» **Task requirements**: Could you copy exactly the line that contains "wire g1, g2, g3;" and every line after it to the end of the records, and nothing more?

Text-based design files

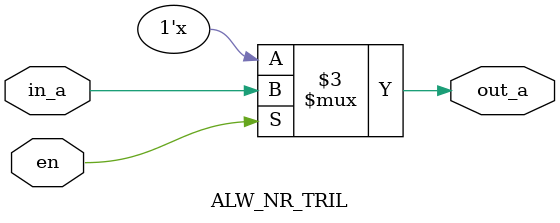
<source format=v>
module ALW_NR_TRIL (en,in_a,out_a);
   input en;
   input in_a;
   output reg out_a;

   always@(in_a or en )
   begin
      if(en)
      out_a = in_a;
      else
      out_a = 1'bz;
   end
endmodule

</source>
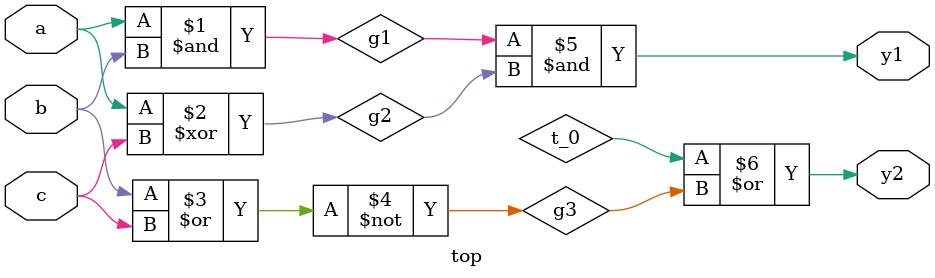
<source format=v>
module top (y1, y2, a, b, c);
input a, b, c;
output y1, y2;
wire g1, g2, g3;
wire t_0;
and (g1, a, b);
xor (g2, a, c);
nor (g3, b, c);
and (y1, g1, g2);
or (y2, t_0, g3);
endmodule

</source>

» **Expected output**:
wire g1, g2, g3;
wire t_0;
and (g1, a, b);
xor (g2, a, c);
nor (g3, b, c);
and (y1, g1, g2);
or (y2, t_0, g3);
endmodule

</source>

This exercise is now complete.